Noureddine Bhiri Ministre de la Justice : La fin des intouchables
Trois fronts sont à la fois prioritaires pour le ministre de la Justice, Noureddine Bhiri. D’abord, renforcer les aspects logistiques et matériels pour permettre aux tribunaux, aux magistrats et aux agents ainsi qu’aux auxiliaires de justice de pouvoir s’acquitter au mieux de leur mission, dans de bonnes conditions qui agréent aux justiciables.

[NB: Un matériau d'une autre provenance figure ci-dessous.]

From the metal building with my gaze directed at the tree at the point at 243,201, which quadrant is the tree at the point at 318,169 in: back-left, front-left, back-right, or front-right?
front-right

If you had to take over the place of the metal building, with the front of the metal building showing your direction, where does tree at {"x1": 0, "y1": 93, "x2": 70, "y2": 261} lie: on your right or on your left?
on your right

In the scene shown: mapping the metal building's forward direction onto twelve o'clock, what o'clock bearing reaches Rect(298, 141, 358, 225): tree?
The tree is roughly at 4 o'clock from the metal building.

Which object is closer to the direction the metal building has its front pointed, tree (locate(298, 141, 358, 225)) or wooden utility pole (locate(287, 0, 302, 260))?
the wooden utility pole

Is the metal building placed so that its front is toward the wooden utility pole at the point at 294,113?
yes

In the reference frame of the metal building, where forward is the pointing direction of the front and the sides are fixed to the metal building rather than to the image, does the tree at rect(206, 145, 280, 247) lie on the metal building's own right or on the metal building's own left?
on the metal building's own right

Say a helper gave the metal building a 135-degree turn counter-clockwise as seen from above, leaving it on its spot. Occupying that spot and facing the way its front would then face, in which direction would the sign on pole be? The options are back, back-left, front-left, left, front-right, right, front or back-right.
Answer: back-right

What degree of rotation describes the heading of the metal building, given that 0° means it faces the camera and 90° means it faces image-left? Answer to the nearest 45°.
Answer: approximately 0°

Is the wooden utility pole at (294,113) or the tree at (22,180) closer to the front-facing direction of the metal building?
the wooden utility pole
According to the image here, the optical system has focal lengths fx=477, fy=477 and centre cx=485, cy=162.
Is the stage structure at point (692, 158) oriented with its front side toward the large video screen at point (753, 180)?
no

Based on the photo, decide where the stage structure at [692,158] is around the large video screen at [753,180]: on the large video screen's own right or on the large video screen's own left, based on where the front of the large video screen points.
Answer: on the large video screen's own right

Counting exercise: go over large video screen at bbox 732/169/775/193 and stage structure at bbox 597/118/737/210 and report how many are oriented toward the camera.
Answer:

Mais, aussi, toute la réhabilitation des maisons d’arrêt et centres de détention afin de les rendre conformes aux normes internationales et respectueux de la dignité humaine. Ensuite, soumettre à l’Assemblée nationale constituante les divers projets de textes relatifs au Haut Comité de la magistrature et à la révision de nombre de textes rendus obsolètes après la révolution tels que ceux concernant la lutte contre le terrorisme ou la pénalisation sous l’ancien régime des déclarations aux médias étrangers, ou encore ceux devant préciser davantage les conditions et la durée de la garde à vue.
Et, enfin, créer un climat de confiance et de sérénité pour que les magistrats puissent se prononcer en toute indépendance et rendre justice, sans la moindre tutelle ou pression, d’aucune partie que ce soit.
Pour le ministre Bhiri, «c’est cette nouvelle culture de confiance en la justice, de respect de ses décisions et verdicts et de la suprématie de la loi au dessus de tous les pouvoirs et contre-pouvoirs, qui est fondamentale pour marquer la rupture effective avec le régime déchu.
Cette bataille que l’ensemble de la société tunisienne doit livrer ne peut s’accomplir qu’avec le concours des médias qui auront un rôle important à jouer pour expliquer ces enjeux et oeuvrer pour désamorcer les tensions et apaiser les esprits.
Il s’agit surtout de mettre fin à toutes ces campagnes de pression qui s’exercent sur les magistrats et de leur permettre de reprendre confiance en eux-mêmes et de rendre justice, telle qu’ils la conçoivent. Nul ne pouvant se prévaloir d’une quelconque immunité qui le fait échapper à la justice, il s’agit là d’un nouvel esprit qui doit s’ancrer dans la société. Ni vengeance, ni rancune, mais aussi ni complaisance, ni passe-droit : une justice indépendante et équitable, pilier de la démocratie et des libertés ».
Au chapitre des aspects logistiques et moyens humains et financiers, les besoins sont importants. D’abord procéder aux nominations dans de nombreux postes vacants à la tête de tribunaux, chambres et parquets. Il s’agit aussi d’accélérer la réhabilitation des tribunaux endommagés lors des évènements survenus au lendemain de la révolution et d’ouvrir rapidement de nouveaux tribunaux. La promulgation des nouveaux statuts des personnels des tribunaux et ceux des services pénitentiaires et la revalorisation des rémunérations sont non moins urgentes. Tout comme le redéploiement d’un système d’information moderne et performant, la mise en place d’un dispositif permettant l’accélération de la saisie des jugements et la modernisation de l’ensemble des moyens bureautiques et informatiques. Aussi, l’effectif des magistrats sera renforcé par l’ouverture du recrutement, durant l’année en cours, de 120 à 150 nouveaux magistrats.
Le nombre des huissiers de justice et notaires admissibles aux concours sera lui aussi augmenté.
Le nerf de la guerre, pour les aspects logistiques et ressources est sans doute le budget. Les crédits affectés au ministère de la Justice, dans le cadre du budget complémentaire pour l’année 2012, seront augmentés de pas moins de 20%.
En outre, les contributions au titre de l’assistance technique et financière bilatérale et multilatérales fourniront un appoint substantiel qui portera la croissance du budget de l’année 2012 à 30%, voire 40%. «Nous avons pris beaucoup de retard en matière de bâtiments, d’effectifs et de moyens, que nous devons rattraper rapidement pour garantir de bonnes conditions à une justice à la hauteur de nos ambitions après la révolution», affirme Bhiri.